Her scent, he reflected, blended beautifully with the summer night air. It made a man want to nibble on her, to see if she tasted of lavender, roses, and honeysuckle. He cast back, trying to recall when he’d hired the pretty, younger-than-she-should-be, more-protective-than-she-needed-to-be, Mrs. Seaton. Early spring, perhaps, when he’d made the decision to leave the ducal townhouse, lest he strangle his dear papa and the endless parade of shirttail cousins his mama trooped past him for consideration as his broodmare.
The whole business was demeaning. He understood his parents, having lost two sons, were desperate for progeny from their two remaining legitimate sons. He understood Val affected a preference for men—at least he claimed it was an affectation—rather than suffer the duke’s importuning. He understood Devlin would be years recovering from Waterloo and the Peninsular War.
He did not understand though, how—given that the ducal responsibilities took every spare hour and minute—he was going to find the time to locate a woman he could tolerate not just in his bed but as the mother of his children and his companion at the breakfast table.

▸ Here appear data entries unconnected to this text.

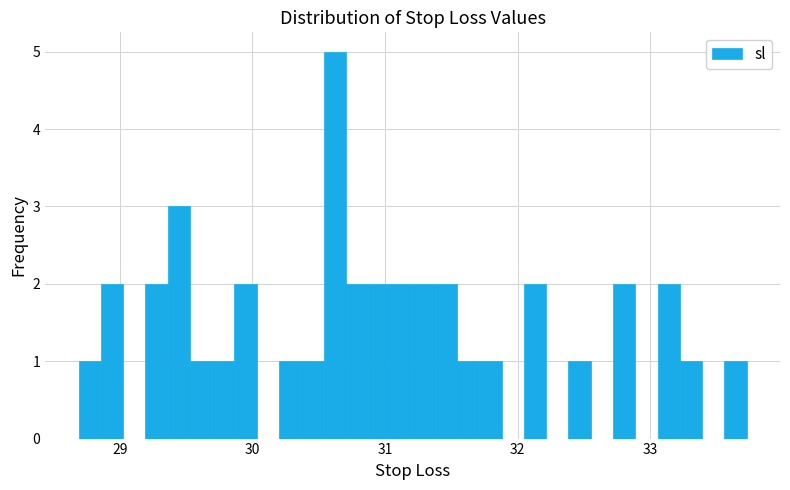

Read against the x-axis, roughly where is the centre of the tallest bar?

30.6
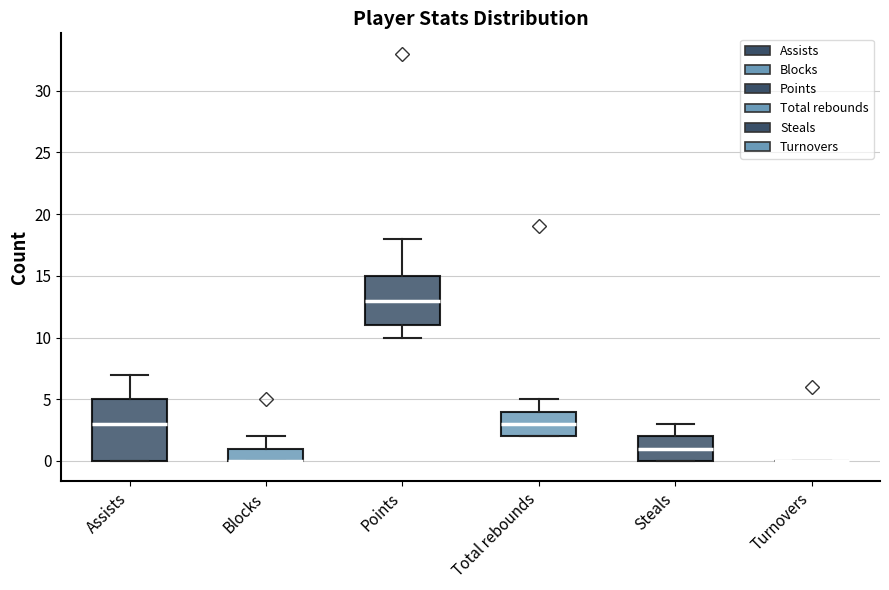

Which box is the tallest, from its lower edge to its upper edge?

Assists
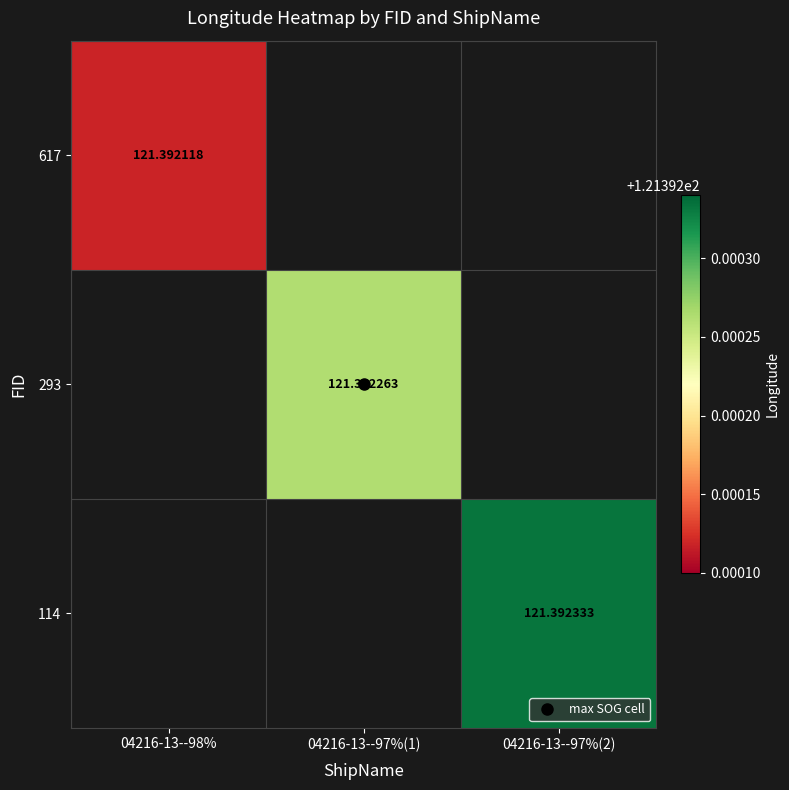

Which category has the lowest value across all series?

04216-13--98%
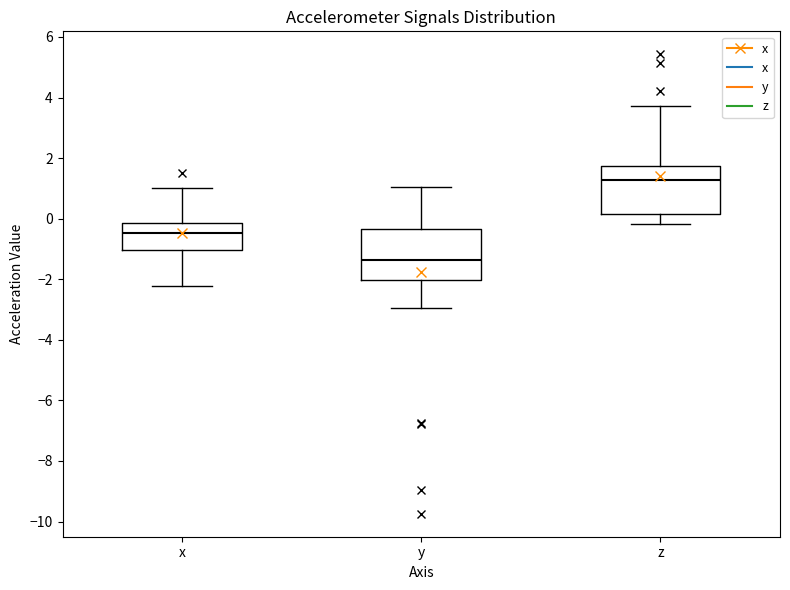

Which box's median line is the highest?

z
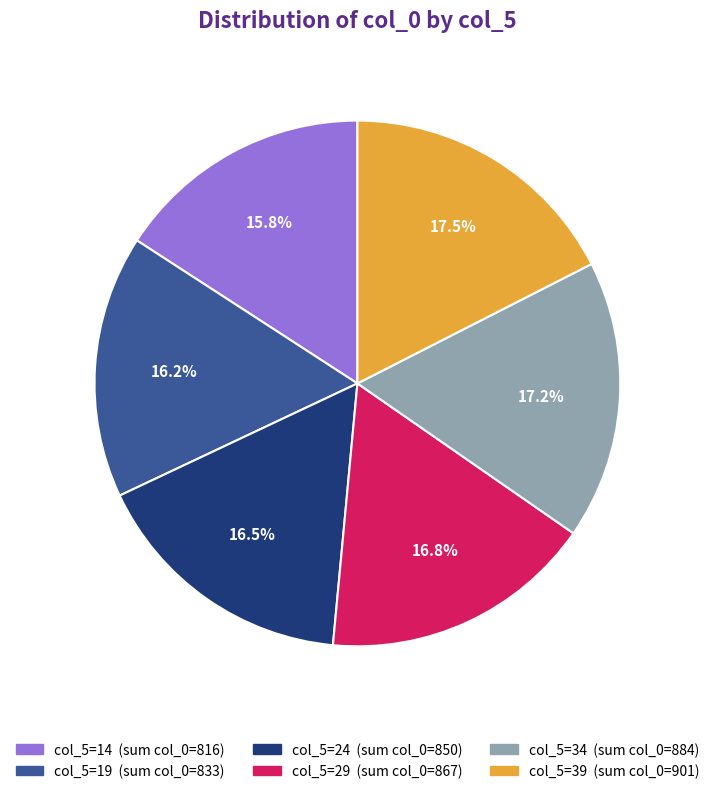

Is there a majority slice in this chart?

No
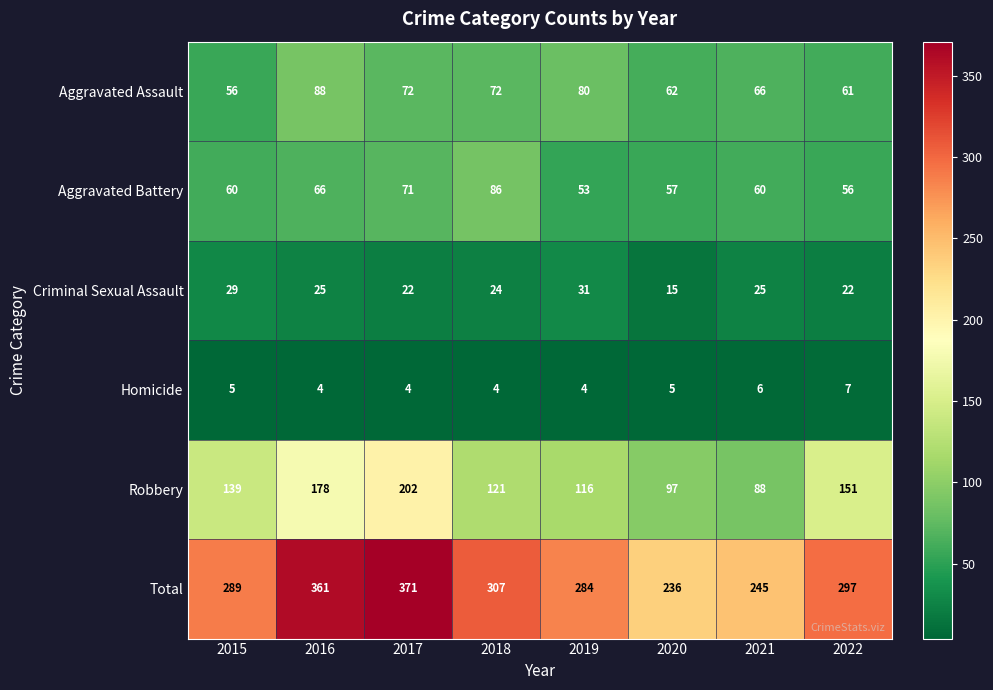

At which label does Aggravated Assault reach its peak?

2016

“Westhaven!” Elise flew across her sitting room, arms outstretched to envelope him in an enthusiastic hug. “Did you miss me?” She squeezed him to her ample bosom and kissed his cheek. “I have expired for lack of you, Westhaven.” She kept her hands wrapped around his arm, pressing her breast to his bicep as she did. “A month is too long, isn’t it? I’m sure you were very naughty in my absence, but I’m here now, and you needn’t go baying at the moon for lack of me.”
She was tugging at his clothing, her mouth chattering on, and Westhaven knew a moment’s impatience. Desire was a bodily craving, like fatigue or hunger or physical restlessness. He tended to it, usually twice a week, sometimes more, and lately less. It had been mildly alarming to find Elise’s departure for a month-long house party had inconvenienced him not one bit.